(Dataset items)
## BEGIN

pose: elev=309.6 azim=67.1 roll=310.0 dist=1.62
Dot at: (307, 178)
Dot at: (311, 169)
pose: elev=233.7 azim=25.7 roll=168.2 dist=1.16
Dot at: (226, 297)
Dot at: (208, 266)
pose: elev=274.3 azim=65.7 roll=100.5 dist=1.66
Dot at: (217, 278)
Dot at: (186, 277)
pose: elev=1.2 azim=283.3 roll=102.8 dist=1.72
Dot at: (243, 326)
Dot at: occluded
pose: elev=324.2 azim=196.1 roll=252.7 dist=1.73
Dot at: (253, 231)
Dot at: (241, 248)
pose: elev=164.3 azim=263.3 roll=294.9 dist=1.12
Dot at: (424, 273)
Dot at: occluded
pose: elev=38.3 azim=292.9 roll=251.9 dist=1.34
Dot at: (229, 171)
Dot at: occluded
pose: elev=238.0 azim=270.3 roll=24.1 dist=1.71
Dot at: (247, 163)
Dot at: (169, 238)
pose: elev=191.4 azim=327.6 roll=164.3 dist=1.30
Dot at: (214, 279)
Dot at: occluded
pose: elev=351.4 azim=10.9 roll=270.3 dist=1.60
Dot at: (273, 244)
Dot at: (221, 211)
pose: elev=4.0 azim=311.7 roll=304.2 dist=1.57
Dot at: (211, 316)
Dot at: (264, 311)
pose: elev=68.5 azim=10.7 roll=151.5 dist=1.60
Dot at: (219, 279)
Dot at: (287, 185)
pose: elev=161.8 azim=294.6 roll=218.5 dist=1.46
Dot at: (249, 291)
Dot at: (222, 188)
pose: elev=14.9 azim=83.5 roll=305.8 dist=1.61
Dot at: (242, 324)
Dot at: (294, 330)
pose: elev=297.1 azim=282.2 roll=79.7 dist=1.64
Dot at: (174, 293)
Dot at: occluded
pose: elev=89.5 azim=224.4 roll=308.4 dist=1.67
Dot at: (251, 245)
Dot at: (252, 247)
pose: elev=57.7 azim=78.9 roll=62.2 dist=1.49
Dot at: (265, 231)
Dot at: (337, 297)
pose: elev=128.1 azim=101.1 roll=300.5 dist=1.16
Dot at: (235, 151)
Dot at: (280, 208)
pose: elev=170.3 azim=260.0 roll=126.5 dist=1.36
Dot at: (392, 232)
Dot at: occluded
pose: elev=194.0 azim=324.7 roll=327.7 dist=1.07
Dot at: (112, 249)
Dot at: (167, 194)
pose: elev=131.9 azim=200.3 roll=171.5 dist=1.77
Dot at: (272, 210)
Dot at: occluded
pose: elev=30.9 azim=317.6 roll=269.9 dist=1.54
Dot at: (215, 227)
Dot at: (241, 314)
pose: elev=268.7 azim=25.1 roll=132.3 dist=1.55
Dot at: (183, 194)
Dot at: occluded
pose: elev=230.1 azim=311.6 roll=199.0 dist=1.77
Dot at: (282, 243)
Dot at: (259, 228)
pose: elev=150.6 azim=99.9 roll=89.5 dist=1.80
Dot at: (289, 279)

## END

Reproduce the entries from the start of the entries through the line containing "Dot at: (241, 248)", changing every "dist" to "distance" and leaving all else unchanged.

pose: elev=309.6 azim=67.1 roll=310.0 distance=1.62
Dot at: (307, 178)
Dot at: (311, 169)
pose: elev=233.7 azim=25.7 roll=168.2 distance=1.16
Dot at: (226, 297)
Dot at: (208, 266)
pose: elev=274.3 azim=65.7 roll=100.5 distance=1.66
Dot at: (217, 278)
Dot at: (186, 277)
pose: elev=1.2 azim=283.3 roll=102.8 distance=1.72
Dot at: (243, 326)
Dot at: occluded
pose: elev=324.2 azim=196.1 roll=252.7 distance=1.73
Dot at: (253, 231)
Dot at: (241, 248)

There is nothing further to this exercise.